We had a day’s ride ahead of us but with our early start we expected to get there by late afternoon. We ran through three tanks and at 1630hrs (4:30pm) we were on Augusta HWY, in Dearing, Ga. A quick call was made to “Dragon 6” and within minutes Lichia was there to greet us and guide us to their home. “Dragon” would be delayed on business so while Lichia and Jan got acquainted with one another I changed clothes, asked if I could use the garden hose and started to work on the bikes. They hadn’t been cleaned since we left Jersey.
We arrived at Deals Gap much later than expected, slowed by some of those mountain roads that made us think that we were already on “The Tail of The Dragon”. It was crowded with bikers on all types of machines when we arrived at the resort. The first order of business was to find “Ice”. It took all of about 10 minutes before I heard his familiar voice call out to me. It was great seeing him after so long. After meeting his brother-in-law, “Junior” we sat and talked for a while and grabbed a bite to eat while we discussed old times. Picture taking, bike gazing and people watching all took place before we decided to take on the challenge.
We stuck to our schedule and in the minutes before daybreak we gassed our bikes at the service station next to the hotel and rolled out onto I-81 heading north. It was 0700hrs (7:00am) and we wanted to be home before dark. The Sunday morning traffic was light as we pushed the bikes through the rolling hills of western Virginia. The day was uneventful and by 1430hrs (2:30pm) with a few rain drops hitting the windshield we pulled into Love’s service station in Carlisle, Pa. It was the only rain we had seen in 9 days and it was so limited that you could actually count the drops on the shield.
Bikes gassed, restroom break completed and a small drink to quench our thirst, we readied ourselves for the final leg of our trip.
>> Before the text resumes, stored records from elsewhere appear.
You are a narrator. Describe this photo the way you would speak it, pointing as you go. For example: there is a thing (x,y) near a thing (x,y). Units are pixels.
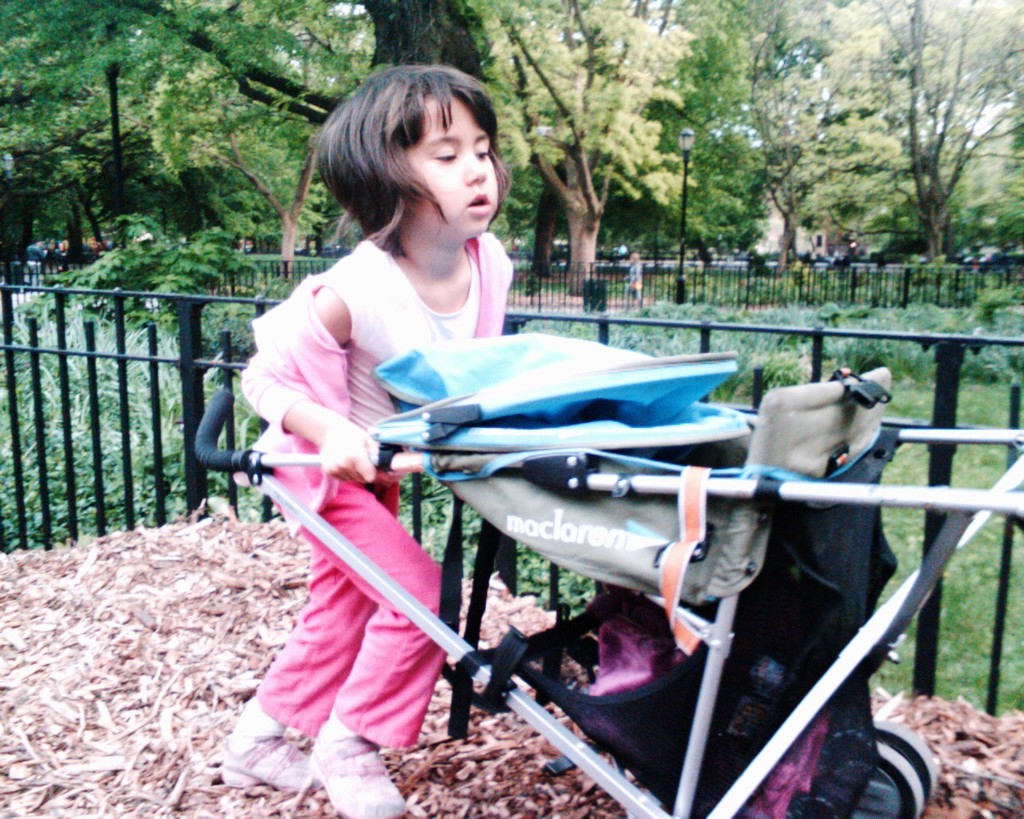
In this image we can see a girl (399,295) is pushing stroller (574,399) with her hands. In the background (793,348) we can see fences (664,326), plants (137,389), trees (19,177), a person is standing on the ground (58,604), building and sky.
We were less than 200 miles from home. At 1500hrs (3:00pm) we were passing through the toll booth and entering the Pennsylvania Turnpike. It’s a road that we know well. So without hesitation we run through the numbers, lock in at 85 and let the bikes do the work. We crossed the bridge into New Jersey and at 1730hrs (5:30pm) we were pulling in our driveway. We had covered 581 miles since 0700hrs (7:00am) and were home safely.